Green infrastructure improvements like rain gardens and permeable driveways are an often-overlooked category of home improvement funding. Programs in this space are expanding. If stormwater improvements are on your list, local incentives can offset a significant portion of your costs.
Next step: see which incentives and rebates are available at your address. See if you qualify
Frequently asked questions
What is a home improvement grant and does it need to be repaid?
A home improvement grant is funding from a government agency or program that covers repairs or upgrades on a primary residence. Grants don’t need to be repaid, though some programs require you to stay in the home for a set number of years.
Who qualifies for federal home improvement grants?

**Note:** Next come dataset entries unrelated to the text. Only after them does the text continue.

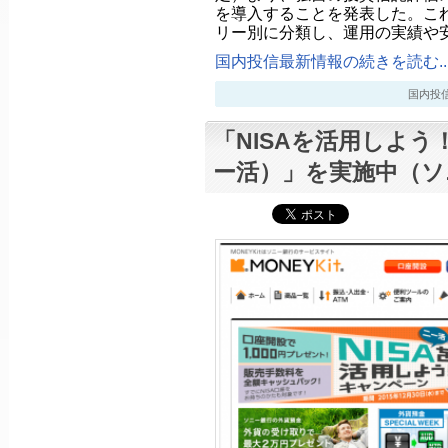
を導入することを発表した。こ
リー別に分類し、運用の実績や
国内投信最新情報の続きを読む..
国内投信最新
「NISAを活用しよ
ー活）」を実施中（ソ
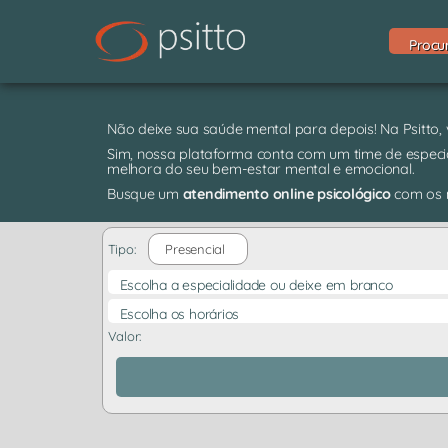
Procu
Não deixe sua saúde mental para depois! Na Psitto,
Sim, nossa plataforma conta com um time de especia
melhora do seu bem-estar mental e emocional.
Busque um
atendimento online psicológico
com os m
Tipo:
Presencial
Escolha a especialidade ou deixe em branco
Escolha os horários
Valor:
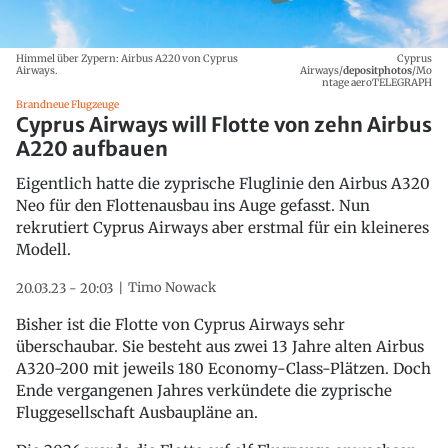
Himmel über Zypern: Airbus A220 von Cyprus
Cyprus
Airways.
Airways/
depositphotos
/Mo
ntage aeroTELEGRAPH
Brandneue Flugzeuge
Cyprus Airways will Flotte von zehn Airbus
A220 aufbauen
Eigentlich hatte die zyprische Fluglinie den Airbus A320
Neo für den Flottenausbau ins Auge gefasst. Nun
rekrutiert Cyprus Airways aber erstmal für ein kleineres
Modell.
Timo Nowack
20.03.23 - 20:03
Bisher ist die Flotte von Cyprus Airways sehr
überschaubar. Sie besteht aus zwei 13 Jahre alten Airbus
A320-200 mit jeweils 180 Economy-Class-Plätzen. Doch
Ende vergangenen Jahres verkündete die zyprische
Fluggesellschaft Ausbaupläne an.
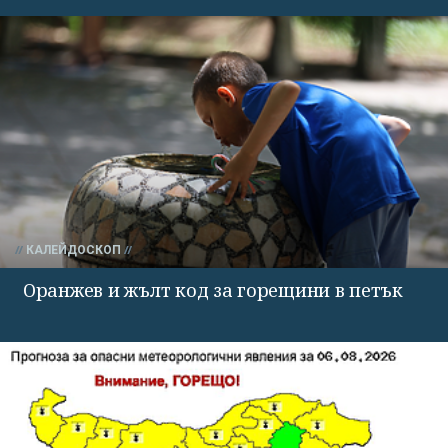
КАЛЕЙДОСКОП
Оранжев и жълт код за горещини в петък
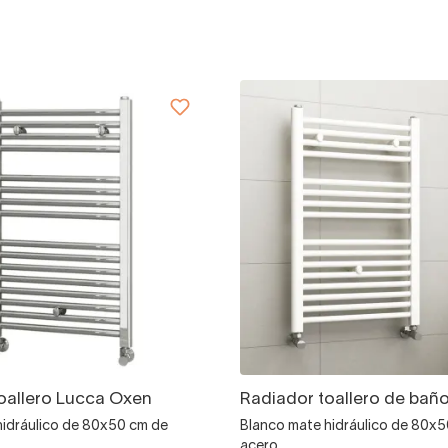
oallero Lucca Oxen
Radiador toallero de bañ
hidráulico de 80x50 cm de
Blanco mate hidráulico de 80x
acero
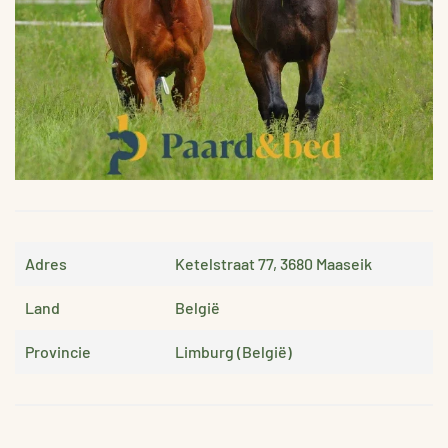
VERGROTEN
Adres
Ketelstraat 77, 3680 Maaseik
Land
België
Provincie
Limburg (België)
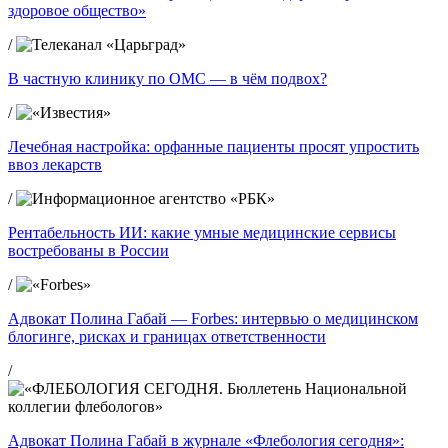
здоровое общество»
/
В частную клинику по ОМС — в чём подвох?
/
Лечебная настройка: орфанные пациенты просят упростить
ввоз лекарств
/
Рентабельность ИИ: какие умные медицинские сервисы
востребованы в России
/
Адвокат Полина Габай — Forbes: интервью о медицинском
блогинге, рисках и границах ответственности
/
Адвокат Полина Габай в журнале «Флебология сегодня»:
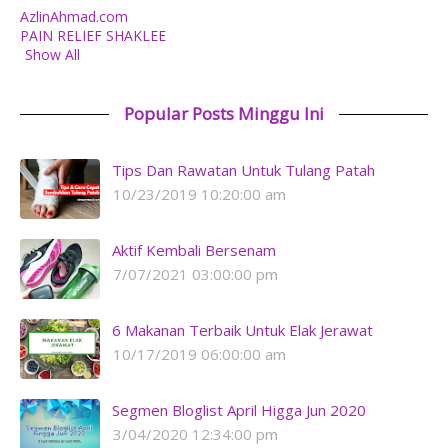
AzlinAhmad.com
PAIN RELIEF SHAKLEE
Show All
Popular Posts Minggu Ini
Tips Dan Rawatan Untuk Tulang Patah
10/23/2019 10:20:00 am
Aktif Kembali Bersenam
7/07/2021 03:00:00 pm
6 Makanan Terbaik Untuk Elak Jerawat
10/17/2019 06:00:00 am
Segmen Bloglist April Higga Jun 2020
3/04/2020 12:34:00 pm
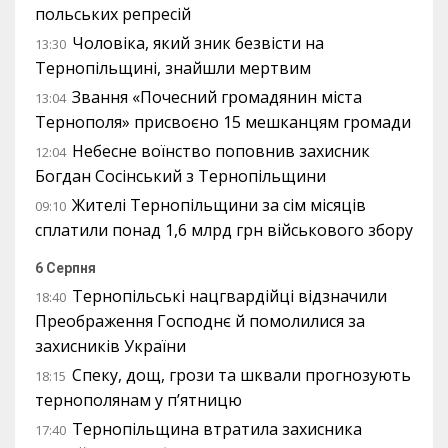
польських репресій
Чоловіка, який зник безвісти на
13:30
Тернопільщині, знайшли мертвим
Звання «Почесний громадянин міста
13:04
Тернополя» присвоєно 15 мешканцям громади
Небесне воїнство поповнив захисник
12:04
Богдан Сосінський з Тернопільщини
Жителі Тернопільщини за сім місяців
09:10
сплатили понад 1,6 млрд грн військового збору
6 Серпня
Тернопільські нацгвардійці відзначили
18:40
Преображення Господнє й помолилися за
захисників України
Спеку, дощ, грози та шквали прогнозують
18:15
тернополянам у п’ятницю
Тернопільщина втратила захисника
17:40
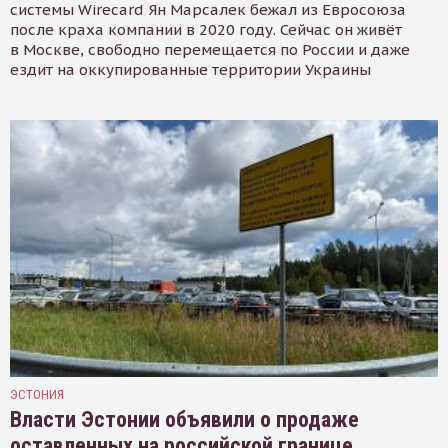
системы Wirecard Ян Марсалек бежал из Евросоюза
после краха компании в 2020 году. Сейчас он живёт
в Москве, свободно перемещается по России и даже
ездит на оккупированные территории Украины
ЭСТОНИЯ
Власти Эстонии объявили о продаже
оставленных на российской границе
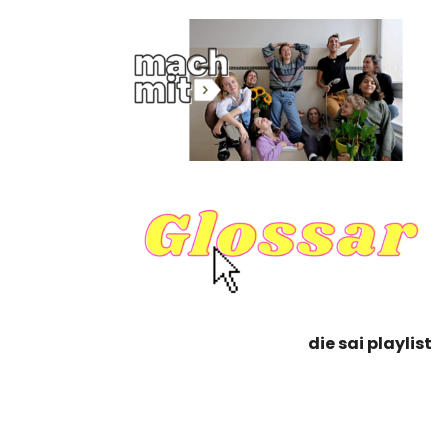
die sai playlist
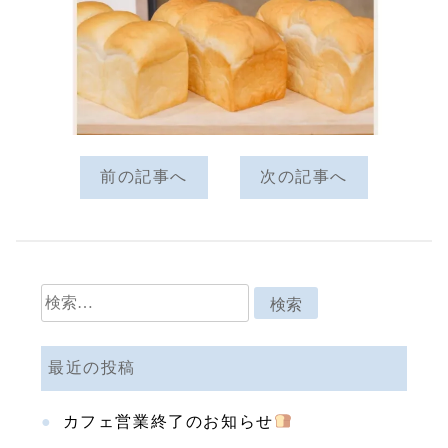
前の記事へ
次の記事へ
検
索:
最近の投稿
カフェ営業終了のお知らせ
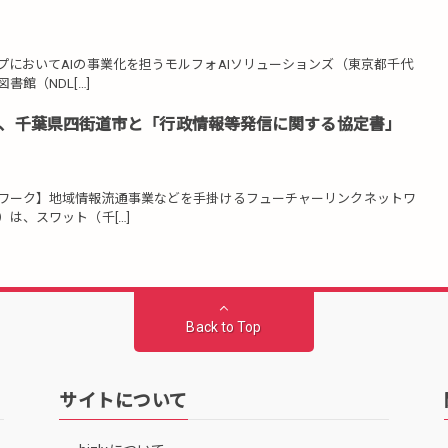
においてAIの事業化を担うモルフォAIソリューションズ（東京都千代
館（NDL[…]
、千葉県四街道市と「行政情報等発信に関する協定書」
ワーク】地域情報流通事業などを手掛けるフューチャーリンクネットワ
は、スワット（千[…]
Back to Top
サイトについて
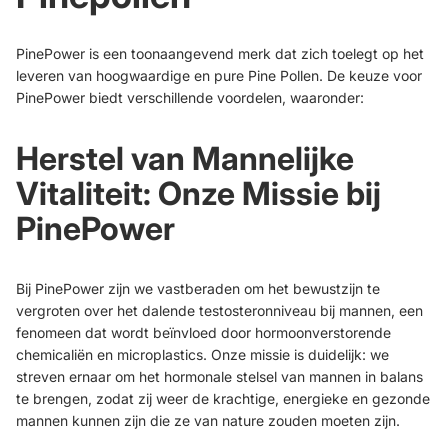
PinePower is een toonaangevend merk dat zich toelegt op het
leveren van hoogwaardige en pure Pine Pollen. De keuze voor
PinePower biedt verschillende voordelen, waaronder:
Herstel van Mannelijke
Vitaliteit: Onze Missie bij
PinePower
Bij PinePower zijn we vastberaden om het bewustzijn te
vergroten over het dalende testosteronniveau bij mannen, een
fenomeen dat wordt beïnvloed door hormoonverstorende
chemicaliën en microplastics. Onze missie is duidelijk: we
streven ernaar om het hormonale stelsel van mannen in balans
te brengen, zodat zij weer de krachtige, energieke en gezonde
mannen kunnen zijn die ze van nature zouden moeten zijn.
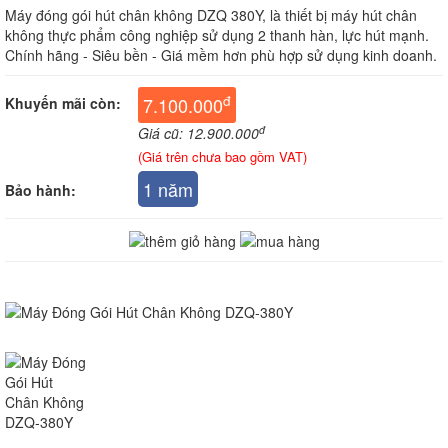
Máy đóng gói hút chân không DZQ 380Y, là thiết bị máy hút chân
không thực phẩm công nghiệp sử dụng 2 thanh hàn, lực hút mạnh.
Chính hãng - Siêu bền - Giá mềm hơn phù hợp sử dụng kinh doanh.
đ
7.100.000
Khuyến mãi còn:
đ
Giá cũ: 12.900.000
(Giá trên chưa bao gồm VAT)
1 năm
Bảo hành:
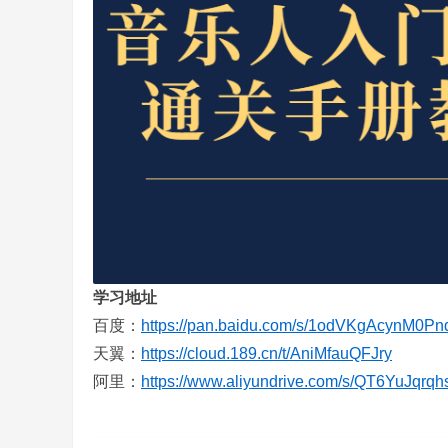
前
学习地址
百度：
https://pan.baidu.com/s/1odVKgAcynM0P
天翼：
https://cloud.189.cn/t/AniMfauQFJry
阿里：
https://www.aliyundrive.com/s/QT6YuJqrqh
线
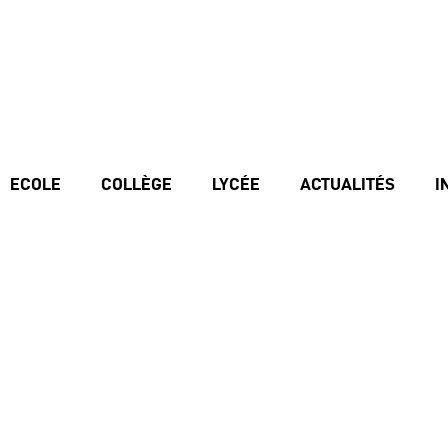
ECOLE
COLLÈGE
LYCÉE
ACTUALITÉS
I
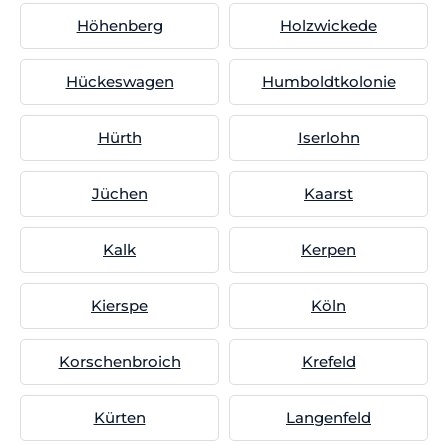
Höhenberg
Holzwickede
Hückeswagen
Humboldtkolonie
Hürth
Iserlohn
Jüchen
Kaarst
Kalk
Kerpen
Kierspe
Köln
Korschenbroich
Krefeld
Kürten
Langenfeld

Eligibility depends on the specific program. Common qualifying factors include income level, homeownership status, location (rural vs. urban), age, and disability status. The eligibility table earlier in this article provides a program-by-program overview.
Can renters apply for home improvement grants?
Most federal home improvement grant programs require you to own and occupy the home as your primary residence. Some local programs funded through CDBG may assist renters indirectly through landlord rehabilitation programs, but direct grant access is typically limited to homeowners.
How long does it take to receive a home improvement grant?
Processing times vary by program and where you live. Some local programs respond within a few weeks, while others have waitlists that extend several months. Applying as early as possible in the program’s funding cycle reduces wait time.
Are there home improvement grants specifically for green or eco-friendly upgrades?
Yes, local utilities and municipalities offer rebates and incentives for green infrastructure improvements such as rain gardens, permeable driveways, and rain barrels. Rainplan helps homeowners identify and access these programs by matching their property to eligible local incentives.
What is the difference between a home improvement grant and a rebate?
A grant is typically awarded before or during a project to fund the work, while a rebate is a reimbursement paid after the project is completed. Both reduce out-of-pocket costs, but the timing and application process differ.